WHAT THE TASK REQUIRES — With the line containing "Default flat" as the start and the line containing "成长，却也迎来了全新挑战。当智能平板、电" as the end, transcribe that span of the entries below exactly, including both.

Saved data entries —
━━━━━━━━━━━━━━━━━━━━

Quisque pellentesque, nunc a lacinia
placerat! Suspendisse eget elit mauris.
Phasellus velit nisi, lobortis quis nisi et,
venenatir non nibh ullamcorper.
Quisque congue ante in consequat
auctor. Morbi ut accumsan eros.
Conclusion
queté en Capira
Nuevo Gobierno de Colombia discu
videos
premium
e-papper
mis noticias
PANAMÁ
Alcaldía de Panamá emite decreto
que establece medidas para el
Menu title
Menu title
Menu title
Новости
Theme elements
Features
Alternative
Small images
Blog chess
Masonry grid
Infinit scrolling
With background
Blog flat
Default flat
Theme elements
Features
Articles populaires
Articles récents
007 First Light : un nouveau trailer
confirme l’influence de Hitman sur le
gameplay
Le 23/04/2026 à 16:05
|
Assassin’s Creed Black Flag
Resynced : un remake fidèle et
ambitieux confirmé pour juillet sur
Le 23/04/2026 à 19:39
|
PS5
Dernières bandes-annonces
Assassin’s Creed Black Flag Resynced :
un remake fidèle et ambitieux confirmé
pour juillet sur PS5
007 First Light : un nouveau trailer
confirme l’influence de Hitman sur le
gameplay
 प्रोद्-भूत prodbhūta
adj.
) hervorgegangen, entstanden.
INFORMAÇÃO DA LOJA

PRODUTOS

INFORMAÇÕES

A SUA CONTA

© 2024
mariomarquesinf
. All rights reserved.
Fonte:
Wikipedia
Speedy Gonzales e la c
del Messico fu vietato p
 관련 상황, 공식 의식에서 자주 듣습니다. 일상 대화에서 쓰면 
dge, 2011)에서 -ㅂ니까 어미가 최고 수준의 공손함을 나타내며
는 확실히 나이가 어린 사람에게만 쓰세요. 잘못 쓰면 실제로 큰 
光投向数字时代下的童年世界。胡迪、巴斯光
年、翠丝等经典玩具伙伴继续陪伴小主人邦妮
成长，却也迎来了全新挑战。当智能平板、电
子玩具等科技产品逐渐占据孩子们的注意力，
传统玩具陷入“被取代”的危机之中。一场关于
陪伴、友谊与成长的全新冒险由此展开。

━━━━━━━━━━━━━━━━━━━━

REPLY —
Default flat
Theme elements
Features
Articles populaires
Articles récents
007 First Light : un nouveau trailer
confirme l’influence de Hitman sur le
gameplay
Le 23/04/2026 à 16:05
|
Assassin’s Creed Black Flag
Resynced : un remake fidèle et
ambitieux confirmé pour juillet sur
Le 23/04/2026 à 19:39
|
PS5
Dernières bandes-annonces
Assassin’s Creed Black Flag Resynced :
un remake fidèle et ambitieux confirmé
pour juillet sur PS5
007 First Light : un nouveau trailer
confirme l’influence de Hitman sur le
gameplay
 प्रोद्-भूत prodbhūta
adj.
) hervorgegangen, entstanden.
INFORMAÇÃO DA LOJA

PRODUTOS

INFORMAÇÕES

A SUA CONTA

© 2024
mariomarquesinf
. All rights reserved.
Fonte:
Wikipedia
Speedy Gonzales e la c
del Messico fu vietato p
 관련 상황, 공식 의식에서 자주 듣습니다. 일상 대화에서 쓰면 
dge, 2011)에서 -ㅂ니까 어미가 최고 수준의 공손함을 나타내며
는 확실히 나이가 어린 사람에게만 쓰세요. 잘못 쓰면 실제로 큰 
光投向数字时代下的童年世界。胡迪、巴斯光
年、翠丝等经典玩具伙伴继续陪伴小主人邦妮
成长，却也迎来了全新挑战。当智能平板、电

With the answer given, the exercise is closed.